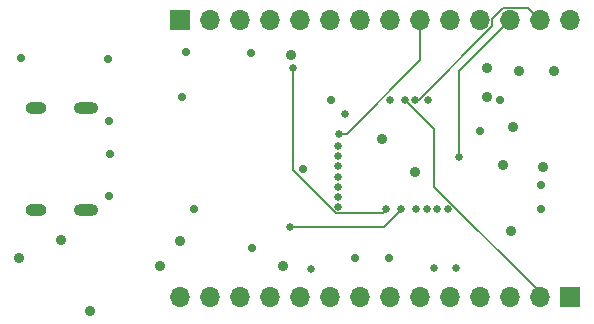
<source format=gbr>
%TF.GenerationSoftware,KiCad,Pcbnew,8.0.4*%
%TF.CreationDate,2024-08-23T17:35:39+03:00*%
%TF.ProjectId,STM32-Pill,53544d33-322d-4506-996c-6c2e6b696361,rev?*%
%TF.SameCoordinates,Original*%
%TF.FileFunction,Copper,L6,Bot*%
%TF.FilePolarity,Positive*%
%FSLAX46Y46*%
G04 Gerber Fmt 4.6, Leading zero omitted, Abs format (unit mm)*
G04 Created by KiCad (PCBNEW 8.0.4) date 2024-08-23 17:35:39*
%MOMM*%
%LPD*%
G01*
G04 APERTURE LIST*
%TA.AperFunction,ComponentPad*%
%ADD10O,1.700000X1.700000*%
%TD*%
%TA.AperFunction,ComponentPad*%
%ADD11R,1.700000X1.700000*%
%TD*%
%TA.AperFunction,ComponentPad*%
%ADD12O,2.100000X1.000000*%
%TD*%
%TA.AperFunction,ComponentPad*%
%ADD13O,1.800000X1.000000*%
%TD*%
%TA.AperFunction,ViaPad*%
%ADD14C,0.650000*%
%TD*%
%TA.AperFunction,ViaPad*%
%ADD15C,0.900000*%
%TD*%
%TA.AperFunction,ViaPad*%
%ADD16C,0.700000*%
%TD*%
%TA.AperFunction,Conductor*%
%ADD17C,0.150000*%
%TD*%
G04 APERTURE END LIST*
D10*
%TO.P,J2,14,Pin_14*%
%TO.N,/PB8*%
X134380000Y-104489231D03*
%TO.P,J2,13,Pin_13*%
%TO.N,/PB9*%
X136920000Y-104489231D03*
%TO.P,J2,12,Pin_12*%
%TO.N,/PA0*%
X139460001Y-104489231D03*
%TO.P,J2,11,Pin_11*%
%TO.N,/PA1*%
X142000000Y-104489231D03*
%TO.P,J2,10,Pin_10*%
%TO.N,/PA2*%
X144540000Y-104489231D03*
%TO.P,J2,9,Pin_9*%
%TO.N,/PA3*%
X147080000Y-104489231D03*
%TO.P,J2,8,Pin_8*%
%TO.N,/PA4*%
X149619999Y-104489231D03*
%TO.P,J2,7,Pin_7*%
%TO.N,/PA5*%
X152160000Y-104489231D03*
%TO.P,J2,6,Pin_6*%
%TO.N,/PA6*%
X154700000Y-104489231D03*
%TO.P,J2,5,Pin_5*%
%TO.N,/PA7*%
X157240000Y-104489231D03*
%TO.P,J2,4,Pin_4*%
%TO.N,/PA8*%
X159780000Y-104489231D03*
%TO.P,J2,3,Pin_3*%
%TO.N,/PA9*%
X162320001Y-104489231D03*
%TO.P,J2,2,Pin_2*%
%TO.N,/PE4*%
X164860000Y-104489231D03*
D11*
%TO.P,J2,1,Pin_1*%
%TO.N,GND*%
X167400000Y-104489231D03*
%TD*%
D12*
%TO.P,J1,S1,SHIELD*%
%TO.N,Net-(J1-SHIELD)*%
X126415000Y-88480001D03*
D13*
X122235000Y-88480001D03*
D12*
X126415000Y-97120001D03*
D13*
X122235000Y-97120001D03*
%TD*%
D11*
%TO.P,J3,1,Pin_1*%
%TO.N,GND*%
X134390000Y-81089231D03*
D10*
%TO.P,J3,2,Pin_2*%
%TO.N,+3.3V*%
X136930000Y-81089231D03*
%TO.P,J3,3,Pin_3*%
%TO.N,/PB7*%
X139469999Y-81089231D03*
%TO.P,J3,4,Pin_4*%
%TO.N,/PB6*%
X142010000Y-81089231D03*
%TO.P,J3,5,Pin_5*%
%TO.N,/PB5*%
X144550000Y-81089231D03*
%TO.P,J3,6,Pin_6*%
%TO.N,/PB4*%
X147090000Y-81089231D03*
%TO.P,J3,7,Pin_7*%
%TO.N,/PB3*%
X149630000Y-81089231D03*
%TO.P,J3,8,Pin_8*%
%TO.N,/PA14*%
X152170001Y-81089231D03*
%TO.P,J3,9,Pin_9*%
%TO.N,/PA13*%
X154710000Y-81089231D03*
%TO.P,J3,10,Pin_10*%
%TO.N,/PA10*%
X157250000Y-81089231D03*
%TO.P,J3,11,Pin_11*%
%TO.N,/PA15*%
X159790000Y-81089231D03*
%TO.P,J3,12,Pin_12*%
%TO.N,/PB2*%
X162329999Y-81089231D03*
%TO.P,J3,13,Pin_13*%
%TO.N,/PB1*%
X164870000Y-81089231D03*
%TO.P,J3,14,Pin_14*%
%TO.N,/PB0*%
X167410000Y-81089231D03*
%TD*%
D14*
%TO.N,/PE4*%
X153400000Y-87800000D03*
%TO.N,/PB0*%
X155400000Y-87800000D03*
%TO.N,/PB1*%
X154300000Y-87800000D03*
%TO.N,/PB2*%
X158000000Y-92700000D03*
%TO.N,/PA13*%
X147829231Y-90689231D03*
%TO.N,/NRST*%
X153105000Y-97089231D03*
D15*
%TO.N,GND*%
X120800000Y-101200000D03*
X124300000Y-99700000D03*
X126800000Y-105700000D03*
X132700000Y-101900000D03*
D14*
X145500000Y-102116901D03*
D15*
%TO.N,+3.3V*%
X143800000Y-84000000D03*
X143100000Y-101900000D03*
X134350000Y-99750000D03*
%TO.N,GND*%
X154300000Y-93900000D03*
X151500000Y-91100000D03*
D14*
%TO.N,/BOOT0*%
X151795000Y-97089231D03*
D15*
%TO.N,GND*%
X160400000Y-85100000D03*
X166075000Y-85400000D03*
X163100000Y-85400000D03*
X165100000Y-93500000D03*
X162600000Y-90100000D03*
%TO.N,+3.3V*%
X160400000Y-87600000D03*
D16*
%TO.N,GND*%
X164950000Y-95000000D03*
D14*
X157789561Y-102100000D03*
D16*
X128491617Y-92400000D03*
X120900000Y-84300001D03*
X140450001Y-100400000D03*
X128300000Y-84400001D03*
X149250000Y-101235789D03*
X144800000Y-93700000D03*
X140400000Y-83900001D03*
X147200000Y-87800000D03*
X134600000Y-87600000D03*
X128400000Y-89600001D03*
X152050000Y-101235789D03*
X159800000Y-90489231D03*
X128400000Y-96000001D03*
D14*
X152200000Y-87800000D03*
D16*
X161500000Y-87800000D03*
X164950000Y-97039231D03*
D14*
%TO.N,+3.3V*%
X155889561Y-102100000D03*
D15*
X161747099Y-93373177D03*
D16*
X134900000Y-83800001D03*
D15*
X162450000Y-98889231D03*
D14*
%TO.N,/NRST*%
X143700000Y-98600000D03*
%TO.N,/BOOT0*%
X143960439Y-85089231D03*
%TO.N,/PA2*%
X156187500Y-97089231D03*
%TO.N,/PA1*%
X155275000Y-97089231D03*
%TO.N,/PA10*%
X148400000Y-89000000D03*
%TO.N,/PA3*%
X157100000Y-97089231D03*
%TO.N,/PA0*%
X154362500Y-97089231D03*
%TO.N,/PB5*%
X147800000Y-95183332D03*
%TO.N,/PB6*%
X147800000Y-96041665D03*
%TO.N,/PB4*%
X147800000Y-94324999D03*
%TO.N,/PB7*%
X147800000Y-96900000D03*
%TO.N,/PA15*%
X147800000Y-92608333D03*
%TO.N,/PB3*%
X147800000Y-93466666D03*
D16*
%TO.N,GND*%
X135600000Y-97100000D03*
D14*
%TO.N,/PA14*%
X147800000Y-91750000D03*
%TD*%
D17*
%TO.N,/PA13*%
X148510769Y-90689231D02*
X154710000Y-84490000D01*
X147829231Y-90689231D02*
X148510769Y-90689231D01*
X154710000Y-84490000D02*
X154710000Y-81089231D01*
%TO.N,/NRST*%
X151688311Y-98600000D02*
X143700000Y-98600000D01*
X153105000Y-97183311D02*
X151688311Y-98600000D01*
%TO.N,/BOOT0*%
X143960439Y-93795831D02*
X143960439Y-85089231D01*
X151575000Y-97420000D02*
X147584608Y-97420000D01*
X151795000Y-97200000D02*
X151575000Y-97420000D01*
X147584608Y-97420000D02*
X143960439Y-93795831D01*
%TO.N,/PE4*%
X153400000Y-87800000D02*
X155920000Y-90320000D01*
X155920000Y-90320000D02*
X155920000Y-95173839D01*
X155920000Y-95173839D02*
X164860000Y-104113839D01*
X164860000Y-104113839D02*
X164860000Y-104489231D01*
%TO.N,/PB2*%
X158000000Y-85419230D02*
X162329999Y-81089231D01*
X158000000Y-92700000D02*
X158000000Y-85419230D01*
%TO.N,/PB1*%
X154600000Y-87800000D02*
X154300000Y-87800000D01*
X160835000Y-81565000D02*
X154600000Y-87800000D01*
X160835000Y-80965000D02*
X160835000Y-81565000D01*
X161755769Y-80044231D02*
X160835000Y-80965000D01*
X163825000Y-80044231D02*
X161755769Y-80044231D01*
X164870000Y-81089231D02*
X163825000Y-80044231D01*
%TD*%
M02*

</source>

+-------+

- **Task brief**: From the data above, return every line from the line that has "X157240000Y-104489231D03*" up to and including the line that has "X149630000Y-81089231D03*", exactly.

- **Task result**:
X157240000Y-104489231D03*
%TO.P,J2,4,Pin_4*%
%TO.N,/PA8*%
X159780000Y-104489231D03*
%TO.P,J2,3,Pin_3*%
%TO.N,/PA9*%
X162320001Y-104489231D03*
%TO.P,J2,2,Pin_2*%
%TO.N,/PE4*%
X164860000Y-104489231D03*
D11*
%TO.P,J2,1,Pin_1*%
%TO.N,GND*%
X167400000Y-104489231D03*
%TD*%
D12*
%TO.P,J1,S1,SHIELD*%
%TO.N,Net-(J1-SHIELD)*%
X126415000Y-88480001D03*
D13*
X122235000Y-88480001D03*
D12*
X126415000Y-97120001D03*
D13*
X122235000Y-97120001D03*
%TD*%
D11*
%TO.P,J3,1,Pin_1*%
%TO.N,GND*%
X134390000Y-81089231D03*
D10*
%TO.P,J3,2,Pin_2*%
%TO.N,+3.3V*%
X136930000Y-81089231D03*
%TO.P,J3,3,Pin_3*%
%TO.N,/PB7*%
X139469999Y-81089231D03*
%TO.P,J3,4,Pin_4*%
%TO.N,/PB6*%
X142010000Y-81089231D03*
%TO.P,J3,5,Pin_5*%
%TO.N,/PB5*%
X144550000Y-81089231D03*
%TO.P,J3,6,Pin_6*%
%TO.N,/PB4*%
X147090000Y-81089231D03*
%TO.P,J3,7,Pin_7*%
%TO.N,/PB3*%
X149630000Y-81089231D03*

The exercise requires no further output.